─── LISTING EXTRAIT

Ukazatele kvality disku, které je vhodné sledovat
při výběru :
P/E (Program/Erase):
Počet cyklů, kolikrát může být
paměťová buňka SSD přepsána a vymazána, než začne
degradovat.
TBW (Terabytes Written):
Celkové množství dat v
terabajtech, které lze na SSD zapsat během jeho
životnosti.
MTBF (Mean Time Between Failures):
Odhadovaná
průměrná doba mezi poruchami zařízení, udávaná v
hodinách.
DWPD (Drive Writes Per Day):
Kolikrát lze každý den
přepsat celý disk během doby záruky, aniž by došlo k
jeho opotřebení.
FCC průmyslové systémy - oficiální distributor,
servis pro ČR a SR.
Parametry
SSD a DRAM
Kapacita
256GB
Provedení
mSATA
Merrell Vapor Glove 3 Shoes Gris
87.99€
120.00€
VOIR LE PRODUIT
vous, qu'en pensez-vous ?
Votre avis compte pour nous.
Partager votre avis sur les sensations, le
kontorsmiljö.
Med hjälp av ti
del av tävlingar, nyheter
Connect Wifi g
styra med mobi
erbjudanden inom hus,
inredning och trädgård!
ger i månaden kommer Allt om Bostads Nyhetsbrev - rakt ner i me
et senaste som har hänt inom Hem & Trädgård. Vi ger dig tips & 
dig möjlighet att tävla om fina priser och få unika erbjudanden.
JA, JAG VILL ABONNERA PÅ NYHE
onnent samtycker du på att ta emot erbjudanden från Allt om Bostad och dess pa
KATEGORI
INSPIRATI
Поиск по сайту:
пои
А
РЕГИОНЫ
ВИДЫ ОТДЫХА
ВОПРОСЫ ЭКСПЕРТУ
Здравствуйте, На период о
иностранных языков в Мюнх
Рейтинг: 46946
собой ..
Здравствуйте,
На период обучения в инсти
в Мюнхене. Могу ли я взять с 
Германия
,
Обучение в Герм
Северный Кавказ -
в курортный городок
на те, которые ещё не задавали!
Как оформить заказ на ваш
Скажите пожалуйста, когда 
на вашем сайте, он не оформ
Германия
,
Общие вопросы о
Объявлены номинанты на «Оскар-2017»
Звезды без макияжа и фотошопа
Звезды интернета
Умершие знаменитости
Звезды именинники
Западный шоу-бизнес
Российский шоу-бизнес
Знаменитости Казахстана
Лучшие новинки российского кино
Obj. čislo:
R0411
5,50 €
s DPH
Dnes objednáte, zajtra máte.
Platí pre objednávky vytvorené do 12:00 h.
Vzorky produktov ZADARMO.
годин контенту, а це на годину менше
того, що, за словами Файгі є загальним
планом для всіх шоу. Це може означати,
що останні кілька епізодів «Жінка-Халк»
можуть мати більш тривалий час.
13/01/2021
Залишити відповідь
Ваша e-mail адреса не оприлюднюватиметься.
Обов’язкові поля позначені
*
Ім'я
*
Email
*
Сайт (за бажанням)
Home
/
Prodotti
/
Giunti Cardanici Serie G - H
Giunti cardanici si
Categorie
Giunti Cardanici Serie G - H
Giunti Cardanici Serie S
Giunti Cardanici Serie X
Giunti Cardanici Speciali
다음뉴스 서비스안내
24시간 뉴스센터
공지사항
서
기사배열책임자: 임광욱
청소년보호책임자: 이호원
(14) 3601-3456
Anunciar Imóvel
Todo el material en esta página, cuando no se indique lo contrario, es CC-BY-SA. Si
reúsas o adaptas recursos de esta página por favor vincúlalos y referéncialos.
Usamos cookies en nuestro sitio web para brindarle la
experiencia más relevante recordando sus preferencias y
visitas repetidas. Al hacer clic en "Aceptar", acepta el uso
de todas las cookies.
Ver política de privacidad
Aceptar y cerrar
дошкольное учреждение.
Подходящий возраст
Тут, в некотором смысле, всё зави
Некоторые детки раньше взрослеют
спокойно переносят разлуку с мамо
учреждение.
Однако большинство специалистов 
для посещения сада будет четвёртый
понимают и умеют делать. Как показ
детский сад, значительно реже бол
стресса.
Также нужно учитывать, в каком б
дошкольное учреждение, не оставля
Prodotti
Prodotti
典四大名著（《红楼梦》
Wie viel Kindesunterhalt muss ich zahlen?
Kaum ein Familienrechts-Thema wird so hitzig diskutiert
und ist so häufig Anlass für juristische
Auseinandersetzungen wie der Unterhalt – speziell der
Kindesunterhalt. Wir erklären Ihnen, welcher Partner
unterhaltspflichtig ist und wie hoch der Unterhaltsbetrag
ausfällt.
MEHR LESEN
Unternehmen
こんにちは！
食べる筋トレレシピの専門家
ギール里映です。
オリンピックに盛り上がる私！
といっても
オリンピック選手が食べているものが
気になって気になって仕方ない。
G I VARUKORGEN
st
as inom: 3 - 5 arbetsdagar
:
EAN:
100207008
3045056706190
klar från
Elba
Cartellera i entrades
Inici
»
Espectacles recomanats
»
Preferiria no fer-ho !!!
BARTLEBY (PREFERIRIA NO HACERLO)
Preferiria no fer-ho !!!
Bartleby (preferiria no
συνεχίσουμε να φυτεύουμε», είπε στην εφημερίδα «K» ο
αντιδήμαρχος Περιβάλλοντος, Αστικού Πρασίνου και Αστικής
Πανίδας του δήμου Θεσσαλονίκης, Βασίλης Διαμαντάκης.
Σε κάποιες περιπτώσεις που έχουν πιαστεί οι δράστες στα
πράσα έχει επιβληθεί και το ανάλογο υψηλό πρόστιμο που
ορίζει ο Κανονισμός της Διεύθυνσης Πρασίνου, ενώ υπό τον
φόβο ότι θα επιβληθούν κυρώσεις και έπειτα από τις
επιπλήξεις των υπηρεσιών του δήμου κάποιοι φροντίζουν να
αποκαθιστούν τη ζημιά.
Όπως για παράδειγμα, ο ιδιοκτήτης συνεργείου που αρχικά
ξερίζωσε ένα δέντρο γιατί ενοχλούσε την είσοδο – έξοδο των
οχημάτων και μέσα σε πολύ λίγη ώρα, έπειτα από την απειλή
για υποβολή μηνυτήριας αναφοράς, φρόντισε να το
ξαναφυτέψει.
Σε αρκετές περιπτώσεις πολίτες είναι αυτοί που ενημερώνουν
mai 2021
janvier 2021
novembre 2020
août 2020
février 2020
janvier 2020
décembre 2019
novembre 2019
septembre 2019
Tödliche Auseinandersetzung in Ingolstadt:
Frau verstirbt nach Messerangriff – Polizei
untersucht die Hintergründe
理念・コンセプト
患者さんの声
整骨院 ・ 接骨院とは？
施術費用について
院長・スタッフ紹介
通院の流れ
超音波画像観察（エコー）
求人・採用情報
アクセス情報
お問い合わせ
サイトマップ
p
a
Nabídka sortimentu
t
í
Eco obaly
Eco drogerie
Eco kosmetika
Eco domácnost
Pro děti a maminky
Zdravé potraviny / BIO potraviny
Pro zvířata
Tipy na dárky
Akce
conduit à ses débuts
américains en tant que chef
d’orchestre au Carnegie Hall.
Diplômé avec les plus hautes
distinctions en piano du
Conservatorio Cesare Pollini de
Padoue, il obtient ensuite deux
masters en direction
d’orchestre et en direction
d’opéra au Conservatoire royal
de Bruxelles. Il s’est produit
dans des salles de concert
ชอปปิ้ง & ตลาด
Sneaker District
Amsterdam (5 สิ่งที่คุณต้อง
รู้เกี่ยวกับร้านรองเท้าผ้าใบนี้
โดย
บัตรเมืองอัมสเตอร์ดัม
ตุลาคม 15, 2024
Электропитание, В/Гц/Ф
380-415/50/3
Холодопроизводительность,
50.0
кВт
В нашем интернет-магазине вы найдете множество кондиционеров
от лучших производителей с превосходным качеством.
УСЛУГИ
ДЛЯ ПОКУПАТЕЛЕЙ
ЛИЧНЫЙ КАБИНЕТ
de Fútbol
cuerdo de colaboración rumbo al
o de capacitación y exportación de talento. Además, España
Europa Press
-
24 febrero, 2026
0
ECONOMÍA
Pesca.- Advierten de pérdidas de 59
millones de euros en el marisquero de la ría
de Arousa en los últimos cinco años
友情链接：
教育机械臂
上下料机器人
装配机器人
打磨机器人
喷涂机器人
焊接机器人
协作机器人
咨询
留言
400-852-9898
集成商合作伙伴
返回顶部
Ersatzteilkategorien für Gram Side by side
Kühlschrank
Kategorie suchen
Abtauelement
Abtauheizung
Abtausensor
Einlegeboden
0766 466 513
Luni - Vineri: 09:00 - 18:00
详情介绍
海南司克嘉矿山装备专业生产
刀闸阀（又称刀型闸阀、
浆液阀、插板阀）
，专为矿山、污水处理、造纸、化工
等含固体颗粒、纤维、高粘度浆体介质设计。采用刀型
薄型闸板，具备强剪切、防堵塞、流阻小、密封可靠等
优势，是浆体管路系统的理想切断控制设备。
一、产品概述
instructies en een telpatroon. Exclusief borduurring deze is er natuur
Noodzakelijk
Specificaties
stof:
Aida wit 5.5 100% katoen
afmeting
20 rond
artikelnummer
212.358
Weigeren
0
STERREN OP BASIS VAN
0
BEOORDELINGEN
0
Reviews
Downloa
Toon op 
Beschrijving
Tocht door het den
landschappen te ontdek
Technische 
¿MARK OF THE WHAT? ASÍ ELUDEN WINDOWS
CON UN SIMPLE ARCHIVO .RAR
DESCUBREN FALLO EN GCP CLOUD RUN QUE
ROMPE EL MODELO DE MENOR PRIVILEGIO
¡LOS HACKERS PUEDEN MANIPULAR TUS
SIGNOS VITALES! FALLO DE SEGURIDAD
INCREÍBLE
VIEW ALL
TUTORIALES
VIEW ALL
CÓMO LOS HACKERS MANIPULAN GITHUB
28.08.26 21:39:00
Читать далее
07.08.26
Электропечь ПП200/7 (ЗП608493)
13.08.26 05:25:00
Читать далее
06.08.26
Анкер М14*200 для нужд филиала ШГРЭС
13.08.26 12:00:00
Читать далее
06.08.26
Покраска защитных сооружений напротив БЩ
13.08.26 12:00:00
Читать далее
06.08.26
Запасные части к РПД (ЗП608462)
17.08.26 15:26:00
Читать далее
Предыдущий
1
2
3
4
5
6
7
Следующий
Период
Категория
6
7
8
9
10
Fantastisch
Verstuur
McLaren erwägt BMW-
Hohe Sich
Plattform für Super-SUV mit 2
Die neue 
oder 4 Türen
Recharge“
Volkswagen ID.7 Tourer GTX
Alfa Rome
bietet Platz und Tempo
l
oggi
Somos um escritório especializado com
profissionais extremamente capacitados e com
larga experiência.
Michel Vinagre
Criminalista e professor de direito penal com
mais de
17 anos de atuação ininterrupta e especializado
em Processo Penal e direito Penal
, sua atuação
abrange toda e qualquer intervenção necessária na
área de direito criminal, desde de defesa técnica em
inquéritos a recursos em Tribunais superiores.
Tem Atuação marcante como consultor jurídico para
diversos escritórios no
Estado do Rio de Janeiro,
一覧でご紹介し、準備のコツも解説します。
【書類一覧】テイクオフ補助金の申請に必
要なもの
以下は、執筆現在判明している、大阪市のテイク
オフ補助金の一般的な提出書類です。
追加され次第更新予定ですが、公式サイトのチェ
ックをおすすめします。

──────

Reproduisez sous forme de liste numérotée tout le listing, du début jusqu'à la ligne contenant « přepsat celý disk », cette ligne comprise. Omettez les lignes vides.

1. Ukazatele kvality disku, které je vhodné sledovat
2. při výběru :
3. P/E (Program/Erase):
4. Počet cyklů, kolikrát může být
5. paměťová buňka SSD přepsána a vymazána, než začne
6. degradovat.
7. TBW (Terabytes Written):
8. Celkové množství dat v
9. terabajtech, které lze na SSD zapsat během jeho
10. životnosti.
11. MTBF (Mean Time Between Failures):
12. Odhadovaná
13. průměrná doba mezi poruchami zařízení, udávaná v
14. hodinách.
15. DWPD (Drive Writes Per Day):
16. Kolikrát lze každý den
17. přepsat celý disk během doby záruky, aniž by došlo k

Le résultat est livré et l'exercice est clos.